Stored items:
::::
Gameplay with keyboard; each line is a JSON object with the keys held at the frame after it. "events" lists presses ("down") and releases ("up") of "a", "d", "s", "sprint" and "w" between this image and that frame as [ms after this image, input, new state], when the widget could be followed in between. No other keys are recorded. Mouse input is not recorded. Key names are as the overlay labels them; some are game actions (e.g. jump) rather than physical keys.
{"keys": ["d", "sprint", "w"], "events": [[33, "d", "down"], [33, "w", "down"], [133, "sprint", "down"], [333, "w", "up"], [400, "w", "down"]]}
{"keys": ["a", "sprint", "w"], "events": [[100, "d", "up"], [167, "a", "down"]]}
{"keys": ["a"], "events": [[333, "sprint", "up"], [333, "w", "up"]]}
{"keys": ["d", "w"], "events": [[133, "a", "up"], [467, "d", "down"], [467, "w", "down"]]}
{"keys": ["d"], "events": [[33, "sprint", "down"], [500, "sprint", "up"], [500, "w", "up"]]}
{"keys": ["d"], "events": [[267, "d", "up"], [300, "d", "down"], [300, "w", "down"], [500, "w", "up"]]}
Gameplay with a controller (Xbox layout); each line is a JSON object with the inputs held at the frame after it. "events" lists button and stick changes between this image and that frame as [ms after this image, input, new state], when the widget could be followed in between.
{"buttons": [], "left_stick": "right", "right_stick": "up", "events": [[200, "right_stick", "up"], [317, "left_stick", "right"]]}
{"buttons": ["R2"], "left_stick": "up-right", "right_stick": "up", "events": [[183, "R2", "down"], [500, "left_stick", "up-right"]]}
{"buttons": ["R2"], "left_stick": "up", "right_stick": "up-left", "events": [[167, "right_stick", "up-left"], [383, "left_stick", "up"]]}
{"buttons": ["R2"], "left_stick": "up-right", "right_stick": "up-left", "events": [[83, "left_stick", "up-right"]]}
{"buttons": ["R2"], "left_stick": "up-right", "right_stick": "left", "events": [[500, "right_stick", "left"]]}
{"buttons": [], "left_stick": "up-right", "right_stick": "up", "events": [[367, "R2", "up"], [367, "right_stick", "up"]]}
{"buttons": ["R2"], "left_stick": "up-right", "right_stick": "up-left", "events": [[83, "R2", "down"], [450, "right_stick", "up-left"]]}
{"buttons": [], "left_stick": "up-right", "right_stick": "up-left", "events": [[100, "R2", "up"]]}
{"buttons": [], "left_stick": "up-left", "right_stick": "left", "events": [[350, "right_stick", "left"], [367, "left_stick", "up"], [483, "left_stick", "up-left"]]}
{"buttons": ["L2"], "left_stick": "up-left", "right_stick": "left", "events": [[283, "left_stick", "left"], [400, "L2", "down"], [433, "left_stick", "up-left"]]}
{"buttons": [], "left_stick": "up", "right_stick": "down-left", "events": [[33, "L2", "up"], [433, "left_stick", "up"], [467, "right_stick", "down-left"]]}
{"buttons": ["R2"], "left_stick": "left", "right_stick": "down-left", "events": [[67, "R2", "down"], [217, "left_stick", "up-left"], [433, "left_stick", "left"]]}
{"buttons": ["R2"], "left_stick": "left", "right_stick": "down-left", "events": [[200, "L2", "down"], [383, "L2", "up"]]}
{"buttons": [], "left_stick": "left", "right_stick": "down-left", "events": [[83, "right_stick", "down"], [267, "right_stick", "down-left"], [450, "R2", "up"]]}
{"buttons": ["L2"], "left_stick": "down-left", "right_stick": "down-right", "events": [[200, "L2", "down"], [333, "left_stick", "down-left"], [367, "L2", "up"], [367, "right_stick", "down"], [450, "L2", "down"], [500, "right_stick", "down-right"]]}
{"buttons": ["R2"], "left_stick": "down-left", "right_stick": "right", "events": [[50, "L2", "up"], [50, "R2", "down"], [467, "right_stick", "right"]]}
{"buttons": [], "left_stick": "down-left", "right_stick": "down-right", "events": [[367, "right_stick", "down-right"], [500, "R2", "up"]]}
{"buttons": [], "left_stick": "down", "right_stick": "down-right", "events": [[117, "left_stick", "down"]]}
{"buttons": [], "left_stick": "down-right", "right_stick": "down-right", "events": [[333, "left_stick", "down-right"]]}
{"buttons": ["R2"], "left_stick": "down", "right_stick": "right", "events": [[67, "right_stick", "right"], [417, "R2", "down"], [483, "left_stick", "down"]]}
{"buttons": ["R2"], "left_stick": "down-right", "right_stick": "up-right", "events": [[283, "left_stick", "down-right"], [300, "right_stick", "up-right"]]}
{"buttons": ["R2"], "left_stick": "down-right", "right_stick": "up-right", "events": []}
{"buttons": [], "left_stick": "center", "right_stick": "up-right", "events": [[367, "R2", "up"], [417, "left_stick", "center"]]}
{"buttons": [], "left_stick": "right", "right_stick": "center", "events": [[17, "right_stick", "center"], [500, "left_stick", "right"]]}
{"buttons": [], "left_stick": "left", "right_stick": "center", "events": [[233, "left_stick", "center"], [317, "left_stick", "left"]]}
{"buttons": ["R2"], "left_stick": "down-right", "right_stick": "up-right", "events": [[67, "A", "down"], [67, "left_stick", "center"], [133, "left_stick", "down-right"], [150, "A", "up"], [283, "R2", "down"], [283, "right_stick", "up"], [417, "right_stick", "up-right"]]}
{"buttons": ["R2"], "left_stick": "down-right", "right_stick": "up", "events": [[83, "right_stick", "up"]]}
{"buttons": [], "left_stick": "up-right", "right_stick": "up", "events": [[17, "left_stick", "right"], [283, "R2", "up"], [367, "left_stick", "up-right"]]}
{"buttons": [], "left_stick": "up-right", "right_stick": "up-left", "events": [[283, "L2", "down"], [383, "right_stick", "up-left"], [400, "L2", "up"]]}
::::
Work to complete: Each record above, in full: retype it verbatim.

Result of the task:
Gameplay with keyboard; each line is a JSON object with the keys held at the frame after it. "events" lists presses ("down") and releases ("up") of "a", "d", "s", "sprint" and "w" between this image and that frame as [ms after this image, input, new state], when the widget could be followed in between. No other keys are recorded. Mouse input is not recorded. Key names are as the overlay labels them; some are game actions (e.g. jump) rather than physical keys.
{"keys": ["d", "sprint", "w"], "events": [[33, "d", "down"], [33, "w", "down"], [133, "sprint", "down"], [333, "w", "up"], [400, "w", "down"]]}
{"keys": ["a", "sprint", "w"], "events": [[100, "d", "up"], [167, "a", "down"]]}
{"keys": ["a"], "events": [[333, "sprint", "up"], [333, "w", "up"]]}
{"keys": ["d", "w"], "events": [[133, "a", "up"], [467, "d", "down"], [467, "w", "down"]]}
{"keys": ["d"], "events": [[33, "sprint", "down"], [500, "sprint", "up"], [500, "w", "up"]]}
{"keys": ["d"], "events": [[267, "d", "up"], [300, "d", "down"], [300, "w", "down"], [500, "w", "up"]]}
Gameplay with a controller (Xbox layout); each line is a JSON object with the inputs held at the frame after it. "events" lists button and stick changes between this image and that frame as [ms after this image, input, new state], when the widget could be followed in between.
{"buttons": [], "left_stick": "right", "right_stick": "up", "events": [[200, "right_stick", "up"], [317, "left_stick", "right"]]}
{"buttons": ["R2"], "left_stick": "up-right", "right_stick": "up", "events": [[183, "R2", "down"], [500, "left_stick", "up-right"]]}
{"buttons": ["R2"], "left_stick": "up", "right_stick": "up-left", "events": [[167, "right_stick", "up-left"], [383, "left_stick", "up"]]}
{"buttons": ["R2"], "left_stick": "up-right", "right_stick": "up-left", "events": [[83, "left_stick", "up-right"]]}
{"buttons": ["R2"], "left_stick": "up-right", "right_stick": "left", "events": [[500, "right_stick", "left"]]}
{"buttons": [], "left_stick": "up-right", "right_stick": "up", "events": [[367, "R2", "up"], [367, "right_stick", "up"]]}
{"buttons": ["R2"], "left_stick": "up-right", "right_stick": "up-left", "events": [[83, "R2", "down"], [450, "right_stick", "up-left"]]}
{"buttons": [], "left_stick": "up-right", "right_stick": "up-left", "events": [[100, "R2", "up"]]}
{"buttons": [], "left_stick": "up-left", "right_stick": "left", "events": [[350, "right_stick", "left"], [367, "left_stick", "up"], [483, "left_stick", "up-left"]]}
{"buttons": ["L2"], "left_stick": "up-left", "right_stick": "left", "events": [[283, "left_stick", "left"], [400, "L2", "down"], [433, "left_stick", "up-left"]]}
{"buttons": [], "left_stick": "up", "right_stick": "down-left", "events": [[33, "L2", "up"], [433, "left_stick", "up"], [467, "right_stick", "down-left"]]}
{"buttons": ["R2"], "left_stick": "left", "right_stick": "down-left", "events": [[67, "R2", "down"], [217, "left_stick", "up-left"], [433, "left_stick", "left"]]}
{"buttons": ["R2"], "left_stick": "left", "right_stick": "down-left", "events": [[200, "L2", "down"], [383, "L2", "up"]]}
{"buttons": [], "left_stick": "left", "right_stick": "down-left", "events": [[83, "right_stick", "down"], [267, "right_stick", "down-left"], [450, "R2", "up"]]}
{"buttons": ["L2"], "left_stick": "down-left", "right_stick": "down-right", "events": [[200, "L2", "down"], [333, "left_stick", "down-left"], [367, "L2", "up"], [367, "right_stick", "down"], [450, "L2", "down"], [500, "right_stick", "down-right"]]}
{"buttons": ["R2"], "left_stick": "down-left", "right_stick": "right", "events": [[50, "L2", "up"], [50, "R2", "down"], [467, "right_stick", "right"]]}
{"buttons": [], "left_stick": "down-left", "right_stick": "down-right", "events": [[367, "right_stick", "down-right"], [500, "R2", "up"]]}
{"buttons": [], "left_stick": "down", "right_stick": "down-right", "events": [[117, "left_stick", "down"]]}
{"buttons": [], "left_stick": "down-right", "right_stick": "down-right", "events": [[333, "left_stick", "down-right"]]}
{"buttons": ["R2"], "left_stick": "down", "right_stick": "right", "events": [[67, "right_stick", "right"], [417, "R2", "down"], [483, "left_stick", "down"]]}
{"buttons": ["R2"], "left_stick": "down-right", "right_stick": "up-right", "events": [[283, "left_stick", "down-right"], [300, "right_stick", "up-right"]]}
{"buttons": ["R2"], "left_stick": "down-right", "right_stick": "up-right", "events": []}
{"buttons": [], "left_stick": "center", "right_stick": "up-right", "events": [[367, "R2", "up"], [417, "left_stick", "center"]]}
{"buttons": [], "left_stick": "right", "right_stick": "center", "events": [[17, "right_stick", "center"], [500, "left_stick", "right"]]}
{"buttons": [], "left_stick": "left", "right_stick": "center", "events": [[233, "left_stick", "center"], [317, "left_stick", "left"]]}
{"buttons": ["R2"], "left_stick": "down-right", "right_stick": "up-right", "events": [[67, "A", "down"], [67, "left_stick", "center"], [133, "left_stick", "down-right"], [150, "A", "up"], [283, "R2", "down"], [283, "right_stick", "up"], [417, "right_stick", "up-right"]]}
{"buttons": ["R2"], "left_stick": "down-right", "right_stick": "up", "events": [[83, "right_stick", "up"]]}
{"buttons": [], "left_stick": "up-right", "right_stick": "up", "events": [[17, "left_stick", "right"], [283, "R2", "up"], [367, "left_stick", "up-right"]]}
{"buttons": [], "left_stick": "up-right", "right_stick": "up-left", "events": [[283, "L2", "down"], [383, "right_stick", "up-left"], [400, "L2", "up"]]}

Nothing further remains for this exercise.